» **Your task**
Report only the number of lines below in which the string "pracę" appears.

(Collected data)
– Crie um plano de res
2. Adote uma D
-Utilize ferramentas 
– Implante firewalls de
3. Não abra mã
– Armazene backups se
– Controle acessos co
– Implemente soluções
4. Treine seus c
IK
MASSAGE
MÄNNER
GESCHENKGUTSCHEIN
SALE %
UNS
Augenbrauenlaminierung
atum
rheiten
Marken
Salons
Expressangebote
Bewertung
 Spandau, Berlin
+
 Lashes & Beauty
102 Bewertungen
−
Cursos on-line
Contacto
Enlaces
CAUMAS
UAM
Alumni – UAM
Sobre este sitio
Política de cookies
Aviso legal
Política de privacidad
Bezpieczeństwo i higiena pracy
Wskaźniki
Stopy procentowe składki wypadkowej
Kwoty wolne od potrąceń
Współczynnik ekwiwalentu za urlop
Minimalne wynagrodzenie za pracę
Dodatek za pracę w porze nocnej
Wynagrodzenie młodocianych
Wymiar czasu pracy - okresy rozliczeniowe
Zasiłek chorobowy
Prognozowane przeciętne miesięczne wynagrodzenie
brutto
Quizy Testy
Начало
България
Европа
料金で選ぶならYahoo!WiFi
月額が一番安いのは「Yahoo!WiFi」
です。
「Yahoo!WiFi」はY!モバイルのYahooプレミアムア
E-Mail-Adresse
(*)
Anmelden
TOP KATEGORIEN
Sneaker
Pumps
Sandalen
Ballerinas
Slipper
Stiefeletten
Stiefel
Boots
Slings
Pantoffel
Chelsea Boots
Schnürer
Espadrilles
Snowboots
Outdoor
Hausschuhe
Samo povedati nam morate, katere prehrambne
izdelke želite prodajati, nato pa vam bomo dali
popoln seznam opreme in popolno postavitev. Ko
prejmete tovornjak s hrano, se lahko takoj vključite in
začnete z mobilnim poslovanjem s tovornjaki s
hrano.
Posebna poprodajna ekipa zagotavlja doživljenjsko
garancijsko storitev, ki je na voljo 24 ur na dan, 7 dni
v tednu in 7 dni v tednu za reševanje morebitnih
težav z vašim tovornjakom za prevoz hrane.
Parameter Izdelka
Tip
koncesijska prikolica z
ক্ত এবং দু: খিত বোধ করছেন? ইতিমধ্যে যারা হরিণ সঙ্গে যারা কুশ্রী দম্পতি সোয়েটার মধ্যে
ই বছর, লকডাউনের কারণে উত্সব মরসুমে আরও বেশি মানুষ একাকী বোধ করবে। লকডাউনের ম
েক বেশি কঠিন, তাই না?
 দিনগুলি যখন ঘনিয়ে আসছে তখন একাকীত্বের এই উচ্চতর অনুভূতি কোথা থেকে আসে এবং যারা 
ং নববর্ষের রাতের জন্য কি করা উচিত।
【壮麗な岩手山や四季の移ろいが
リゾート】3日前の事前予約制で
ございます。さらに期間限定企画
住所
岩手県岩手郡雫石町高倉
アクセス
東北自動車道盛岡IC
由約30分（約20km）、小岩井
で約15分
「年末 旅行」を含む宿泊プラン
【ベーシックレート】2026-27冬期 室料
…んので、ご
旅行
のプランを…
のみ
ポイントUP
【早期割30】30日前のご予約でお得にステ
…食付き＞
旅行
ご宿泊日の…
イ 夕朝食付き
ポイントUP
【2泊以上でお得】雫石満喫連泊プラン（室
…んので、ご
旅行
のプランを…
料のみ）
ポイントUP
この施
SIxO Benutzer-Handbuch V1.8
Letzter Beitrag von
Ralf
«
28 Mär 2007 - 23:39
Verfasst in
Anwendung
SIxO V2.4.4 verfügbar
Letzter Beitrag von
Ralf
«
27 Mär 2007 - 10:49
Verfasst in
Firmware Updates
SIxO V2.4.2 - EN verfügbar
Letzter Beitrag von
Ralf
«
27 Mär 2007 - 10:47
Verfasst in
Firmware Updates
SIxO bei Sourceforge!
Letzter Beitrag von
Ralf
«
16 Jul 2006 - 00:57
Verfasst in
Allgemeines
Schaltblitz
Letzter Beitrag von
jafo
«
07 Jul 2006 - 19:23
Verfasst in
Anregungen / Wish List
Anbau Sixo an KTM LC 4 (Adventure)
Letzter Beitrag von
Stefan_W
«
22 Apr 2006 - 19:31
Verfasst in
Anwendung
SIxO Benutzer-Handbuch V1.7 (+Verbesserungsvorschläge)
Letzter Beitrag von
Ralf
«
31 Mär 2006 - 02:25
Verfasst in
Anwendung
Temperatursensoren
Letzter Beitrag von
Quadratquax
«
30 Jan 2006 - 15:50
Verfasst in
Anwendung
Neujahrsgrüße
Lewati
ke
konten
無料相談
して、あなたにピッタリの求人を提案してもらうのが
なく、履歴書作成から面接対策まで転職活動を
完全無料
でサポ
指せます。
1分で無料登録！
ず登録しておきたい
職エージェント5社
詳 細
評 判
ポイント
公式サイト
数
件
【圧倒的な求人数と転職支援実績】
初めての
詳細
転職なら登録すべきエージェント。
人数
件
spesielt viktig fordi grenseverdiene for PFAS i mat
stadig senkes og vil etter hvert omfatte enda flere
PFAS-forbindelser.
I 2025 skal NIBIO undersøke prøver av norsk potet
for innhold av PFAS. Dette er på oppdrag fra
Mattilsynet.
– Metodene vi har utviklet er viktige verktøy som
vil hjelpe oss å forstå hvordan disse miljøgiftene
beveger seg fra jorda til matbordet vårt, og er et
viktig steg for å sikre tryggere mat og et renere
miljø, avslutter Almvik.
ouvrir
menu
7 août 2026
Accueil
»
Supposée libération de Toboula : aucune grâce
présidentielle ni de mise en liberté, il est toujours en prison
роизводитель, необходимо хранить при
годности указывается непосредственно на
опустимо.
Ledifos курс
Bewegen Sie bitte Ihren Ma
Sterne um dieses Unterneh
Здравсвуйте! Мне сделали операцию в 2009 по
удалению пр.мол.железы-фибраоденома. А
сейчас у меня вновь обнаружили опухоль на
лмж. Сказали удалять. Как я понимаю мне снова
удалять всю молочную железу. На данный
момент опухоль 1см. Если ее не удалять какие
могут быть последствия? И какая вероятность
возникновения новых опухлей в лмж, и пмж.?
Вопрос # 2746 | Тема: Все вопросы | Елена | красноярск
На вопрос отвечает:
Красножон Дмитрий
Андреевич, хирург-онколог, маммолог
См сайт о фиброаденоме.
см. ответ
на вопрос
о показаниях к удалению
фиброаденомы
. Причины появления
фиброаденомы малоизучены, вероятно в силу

» **Result of this task**
2